**** Источник

Софья Толстая - Мой муж Лев Толстой
Две недели прошло с тех пор, как я писала дневник! Отчего теперь жизнь идет так быстро и почти бессознательно – как сон? Если б я была более нормальна, я жила бы сознательнее и содержательнее. И потом, со временем, оглянувшись назад, как это всегда бывает, я пойму все прошедшее, оценю его и буду (опять, как это всегда бывает) сожалеть и о прошлом, и о том неумении им пользоваться. И вся жизнь, за редкими исключениями, проходит в желаниях и сожалениях. – Завтра день, назначенный в анонимном письме для убийства Льва Николаевича. Конечно, я неспокойна, но и не вполне верю, что это может случиться. – Приехали духоборы к Л.Н., два рослых, сильных духом и телом мужика. Мы их посылали в Петербург к князю Ухтомскому и Суворину, чтоб эти два редактора сильных газет им что-нибудь посоветовали и помогли. Они обещали, но вряд ли что сделают.
Л.Н. им пишет прошение на имя государя, чтоб их выпустили переселиться за границу, всех – изгнанных, призывных и заключенных духоборов. Все это мне страшно, как бы нас не выслали тоже! Духоборы эти теперь сидят у Л.Н., и там же молодой фабричный Булахов, которого посылают с прошением и 300 руб. денег к сосланному вожаку духоборов – Веригину.
Была четыре дня в Петербурге. С осени запала у меня мысль поехать слушать симфонию Танеева, которую он мне несколько раз играл на фортепиано, – в оркестре. Мне казалось, что она будет великолепна. Кроме того, я давно мечтала услыхать Вагнера, а в Петербурге как раз его давала немецкая приезжая опера. – Сначала меня Л.Н. не пускал; этот протест вызвал тоску, бессонные ночи и апатию. – Потом меня охотно отпустили, и я не получила от этой поездки никакого удовольствия. Дождь лил, не переставая; симфония Танеева была сыграна и дирижирована Глазуновым отвратительно; Вагнера я не слыхала; здоровье расстроилось; жизнь у сестры Берс с ее дурным отношением к мужу, к прислуге и с ее односторонним интересом к направлению финансов в России (странный интерес у женщины) – все это было скучно, неудачно, и я так счастлива была вернуться домой к Л.Н., к моей, свободной по духу нашего дома, жизни, что теперь не скоро нападет на меня желание уехать.

********
**** Данные для обработки

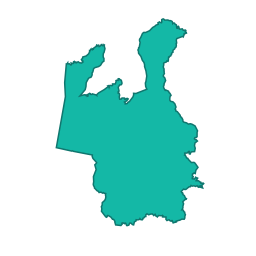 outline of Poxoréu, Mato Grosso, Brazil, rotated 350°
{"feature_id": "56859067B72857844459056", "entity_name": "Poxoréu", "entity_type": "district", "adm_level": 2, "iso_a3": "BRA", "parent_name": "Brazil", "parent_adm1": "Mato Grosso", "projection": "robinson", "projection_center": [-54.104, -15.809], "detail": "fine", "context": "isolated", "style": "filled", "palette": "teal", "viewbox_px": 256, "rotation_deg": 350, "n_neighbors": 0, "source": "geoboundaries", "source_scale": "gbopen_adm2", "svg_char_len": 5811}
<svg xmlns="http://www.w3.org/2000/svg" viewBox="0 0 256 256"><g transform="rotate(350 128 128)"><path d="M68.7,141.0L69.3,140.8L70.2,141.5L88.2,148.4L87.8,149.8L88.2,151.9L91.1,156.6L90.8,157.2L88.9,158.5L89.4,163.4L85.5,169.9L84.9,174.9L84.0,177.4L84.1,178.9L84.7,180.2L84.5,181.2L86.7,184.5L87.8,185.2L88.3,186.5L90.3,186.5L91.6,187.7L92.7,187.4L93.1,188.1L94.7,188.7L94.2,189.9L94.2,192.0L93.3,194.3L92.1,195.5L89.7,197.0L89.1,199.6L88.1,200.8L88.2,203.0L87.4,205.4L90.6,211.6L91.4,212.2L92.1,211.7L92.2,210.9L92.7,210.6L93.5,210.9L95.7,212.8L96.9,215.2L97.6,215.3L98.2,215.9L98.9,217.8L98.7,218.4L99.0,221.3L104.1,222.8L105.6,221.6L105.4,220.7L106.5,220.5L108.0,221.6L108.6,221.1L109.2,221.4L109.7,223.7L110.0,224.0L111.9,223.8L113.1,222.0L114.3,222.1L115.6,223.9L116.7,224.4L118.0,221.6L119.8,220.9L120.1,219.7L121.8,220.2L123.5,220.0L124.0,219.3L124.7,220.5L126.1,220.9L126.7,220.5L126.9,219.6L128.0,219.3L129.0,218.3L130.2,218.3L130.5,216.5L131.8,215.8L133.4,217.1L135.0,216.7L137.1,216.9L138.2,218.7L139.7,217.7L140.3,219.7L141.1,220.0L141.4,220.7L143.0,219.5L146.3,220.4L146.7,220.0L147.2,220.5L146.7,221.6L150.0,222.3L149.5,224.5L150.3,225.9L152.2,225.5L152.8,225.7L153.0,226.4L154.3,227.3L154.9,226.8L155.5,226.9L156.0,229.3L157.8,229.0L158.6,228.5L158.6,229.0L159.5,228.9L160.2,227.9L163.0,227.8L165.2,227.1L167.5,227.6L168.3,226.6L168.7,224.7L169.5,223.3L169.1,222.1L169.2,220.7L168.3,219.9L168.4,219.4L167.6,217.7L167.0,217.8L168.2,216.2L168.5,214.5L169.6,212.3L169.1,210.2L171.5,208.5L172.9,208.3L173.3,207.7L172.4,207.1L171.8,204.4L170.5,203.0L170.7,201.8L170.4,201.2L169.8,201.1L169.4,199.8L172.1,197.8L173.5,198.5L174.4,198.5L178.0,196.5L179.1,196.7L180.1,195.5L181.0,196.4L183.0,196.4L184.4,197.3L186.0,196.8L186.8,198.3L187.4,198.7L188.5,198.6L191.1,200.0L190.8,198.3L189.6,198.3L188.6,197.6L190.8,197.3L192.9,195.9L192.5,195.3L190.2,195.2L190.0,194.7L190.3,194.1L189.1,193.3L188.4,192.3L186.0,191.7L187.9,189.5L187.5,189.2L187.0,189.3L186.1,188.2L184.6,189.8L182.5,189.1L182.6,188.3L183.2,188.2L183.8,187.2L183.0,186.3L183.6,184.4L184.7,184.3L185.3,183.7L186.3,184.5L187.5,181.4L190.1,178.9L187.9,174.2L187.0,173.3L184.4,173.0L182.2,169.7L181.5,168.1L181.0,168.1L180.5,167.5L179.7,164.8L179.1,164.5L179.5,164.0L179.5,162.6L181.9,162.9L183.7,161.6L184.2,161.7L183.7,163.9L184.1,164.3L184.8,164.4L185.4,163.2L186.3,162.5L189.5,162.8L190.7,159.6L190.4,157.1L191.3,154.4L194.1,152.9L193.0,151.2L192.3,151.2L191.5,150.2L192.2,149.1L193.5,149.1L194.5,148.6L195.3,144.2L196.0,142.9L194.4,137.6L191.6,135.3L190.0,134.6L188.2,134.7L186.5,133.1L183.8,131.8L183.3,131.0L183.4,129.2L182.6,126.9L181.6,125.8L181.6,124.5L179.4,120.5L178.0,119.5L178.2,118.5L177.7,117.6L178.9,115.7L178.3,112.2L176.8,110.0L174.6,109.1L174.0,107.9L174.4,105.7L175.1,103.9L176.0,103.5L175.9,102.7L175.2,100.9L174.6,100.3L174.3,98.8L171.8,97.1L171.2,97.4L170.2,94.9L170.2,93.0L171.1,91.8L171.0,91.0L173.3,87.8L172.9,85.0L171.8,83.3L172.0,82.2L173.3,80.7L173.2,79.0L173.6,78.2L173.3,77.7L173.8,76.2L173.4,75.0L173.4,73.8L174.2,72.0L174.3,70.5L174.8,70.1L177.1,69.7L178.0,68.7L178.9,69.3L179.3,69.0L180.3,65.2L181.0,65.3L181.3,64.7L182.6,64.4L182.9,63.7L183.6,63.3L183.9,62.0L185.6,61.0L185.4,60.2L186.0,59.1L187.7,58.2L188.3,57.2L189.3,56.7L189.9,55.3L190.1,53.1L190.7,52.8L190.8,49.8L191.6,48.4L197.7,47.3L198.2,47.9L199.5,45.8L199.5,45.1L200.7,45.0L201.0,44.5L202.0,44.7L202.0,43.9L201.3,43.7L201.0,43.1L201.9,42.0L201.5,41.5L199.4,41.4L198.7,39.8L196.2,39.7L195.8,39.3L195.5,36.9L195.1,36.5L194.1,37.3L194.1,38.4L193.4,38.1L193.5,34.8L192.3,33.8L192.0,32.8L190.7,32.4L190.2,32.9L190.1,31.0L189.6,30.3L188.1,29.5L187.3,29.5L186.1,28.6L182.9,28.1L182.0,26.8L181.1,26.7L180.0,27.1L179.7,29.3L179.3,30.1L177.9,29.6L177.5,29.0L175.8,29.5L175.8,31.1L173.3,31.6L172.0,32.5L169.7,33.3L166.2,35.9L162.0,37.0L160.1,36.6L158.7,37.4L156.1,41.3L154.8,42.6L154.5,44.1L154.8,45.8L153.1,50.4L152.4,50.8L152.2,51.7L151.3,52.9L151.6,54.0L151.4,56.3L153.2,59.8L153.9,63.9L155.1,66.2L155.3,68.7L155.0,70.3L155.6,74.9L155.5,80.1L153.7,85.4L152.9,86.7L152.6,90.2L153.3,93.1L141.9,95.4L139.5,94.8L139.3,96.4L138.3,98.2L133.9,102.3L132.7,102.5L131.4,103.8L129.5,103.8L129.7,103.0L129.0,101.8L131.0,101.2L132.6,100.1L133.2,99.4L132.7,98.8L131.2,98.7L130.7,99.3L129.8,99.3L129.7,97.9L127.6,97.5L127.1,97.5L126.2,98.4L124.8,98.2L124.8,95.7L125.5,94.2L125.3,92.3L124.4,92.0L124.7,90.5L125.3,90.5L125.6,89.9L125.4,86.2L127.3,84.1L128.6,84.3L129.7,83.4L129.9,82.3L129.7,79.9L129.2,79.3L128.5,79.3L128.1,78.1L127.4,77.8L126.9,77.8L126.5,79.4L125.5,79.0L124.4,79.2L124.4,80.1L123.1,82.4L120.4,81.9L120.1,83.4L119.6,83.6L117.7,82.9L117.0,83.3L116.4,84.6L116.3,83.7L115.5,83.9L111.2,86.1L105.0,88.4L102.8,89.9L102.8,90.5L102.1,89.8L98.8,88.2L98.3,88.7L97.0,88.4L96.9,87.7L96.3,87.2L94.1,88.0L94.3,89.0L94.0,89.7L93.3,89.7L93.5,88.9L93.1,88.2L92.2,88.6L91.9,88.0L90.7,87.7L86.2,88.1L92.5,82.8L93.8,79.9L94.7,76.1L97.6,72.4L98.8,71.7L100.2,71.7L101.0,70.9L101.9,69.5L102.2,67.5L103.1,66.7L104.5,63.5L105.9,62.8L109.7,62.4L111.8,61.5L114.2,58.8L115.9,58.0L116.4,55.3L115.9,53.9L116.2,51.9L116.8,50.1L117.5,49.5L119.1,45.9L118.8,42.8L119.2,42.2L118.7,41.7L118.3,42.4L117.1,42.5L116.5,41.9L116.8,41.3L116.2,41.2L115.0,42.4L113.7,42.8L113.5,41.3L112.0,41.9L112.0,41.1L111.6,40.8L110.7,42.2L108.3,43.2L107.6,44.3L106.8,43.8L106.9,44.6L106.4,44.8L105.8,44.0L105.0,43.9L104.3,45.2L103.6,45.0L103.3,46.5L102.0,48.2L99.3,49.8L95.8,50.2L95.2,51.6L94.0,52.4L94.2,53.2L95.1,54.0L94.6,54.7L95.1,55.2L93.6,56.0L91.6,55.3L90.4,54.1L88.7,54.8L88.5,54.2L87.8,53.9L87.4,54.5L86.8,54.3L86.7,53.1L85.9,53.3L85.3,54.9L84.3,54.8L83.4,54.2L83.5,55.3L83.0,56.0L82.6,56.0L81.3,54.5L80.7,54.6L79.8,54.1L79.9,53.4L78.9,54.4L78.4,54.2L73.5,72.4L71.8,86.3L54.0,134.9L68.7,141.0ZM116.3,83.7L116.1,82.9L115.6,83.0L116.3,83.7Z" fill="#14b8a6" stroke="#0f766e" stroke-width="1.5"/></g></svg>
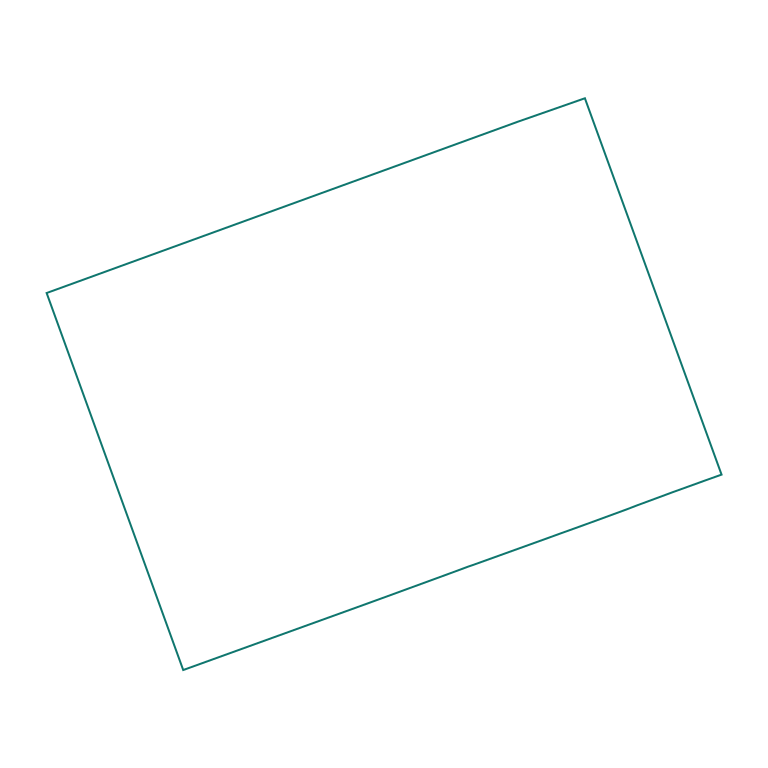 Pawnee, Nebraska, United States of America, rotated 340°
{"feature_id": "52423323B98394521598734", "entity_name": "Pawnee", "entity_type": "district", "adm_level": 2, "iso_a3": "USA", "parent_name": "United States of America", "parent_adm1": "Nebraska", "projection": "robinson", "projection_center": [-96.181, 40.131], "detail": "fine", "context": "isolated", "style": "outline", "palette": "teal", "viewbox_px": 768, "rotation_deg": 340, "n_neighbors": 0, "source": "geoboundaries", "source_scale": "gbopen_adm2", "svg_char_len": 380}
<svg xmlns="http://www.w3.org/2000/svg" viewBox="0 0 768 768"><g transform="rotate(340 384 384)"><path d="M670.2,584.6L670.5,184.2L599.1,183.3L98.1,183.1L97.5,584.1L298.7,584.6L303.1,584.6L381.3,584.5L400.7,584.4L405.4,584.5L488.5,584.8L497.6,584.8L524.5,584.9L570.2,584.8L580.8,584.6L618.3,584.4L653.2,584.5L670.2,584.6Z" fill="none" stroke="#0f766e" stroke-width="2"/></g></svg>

********

→ Ваши задания
1 – Ответьте на вопросы по источнику:
(a) Сколько времени прошло с тех пор, как автор в последний раз писала дневник?
(b) Какую сумму денег посылают с Булаховым к Веригину?
(c) Кто сыграл и дирижировал симфонию Танеева?
2 – Сообщите все строки записей, в которых встречается строка «geoboundaries», и приведите каждую такую строку целиком. Регистр букв учитывается.

→ Ответы по заданиям
1 –
(a) Две недели.
(b) 300 рублей.
(c) Глазунов.

2 –
{"feature_id": "56859067B72857844459056", "entity_name": "Poxoréu", "entity_type": "district", "adm_level": 2, "iso_a3": "BRA", "parent_name": "Brazil", "parent_adm1": "Mato Grosso", "projection": "robinson", "projection_center": [-54.104, -15.809], "detail": "fine", "context": "isolated", "style": "filled", "palette": "teal", "viewbox_px": 256, "rotation_deg": 350, "n_neighbors": 0, "source": "geoboundaries", "source_scale": "gbopen_adm2", "svg_char_len": 5811}
{"feature_id": "52423323B98394521598734", "entity_name": "Pawnee", "entity_type": "district", "adm_level": 2, "iso_a3": "USA", "parent_name": "United States of America", "parent_adm1": "Nebraska", "projection": "robinson", "projection_center": [-96.181, 40.131], "detail": "fine", "context": "isolated", "style": "outline", "palette": "teal", "viewbox_px": 768, "rotation_deg": 340, "n_neighbors": 0, "source": "geoboundaries", "source_scale": "gbopen_adm2", "svg_char_len": 380}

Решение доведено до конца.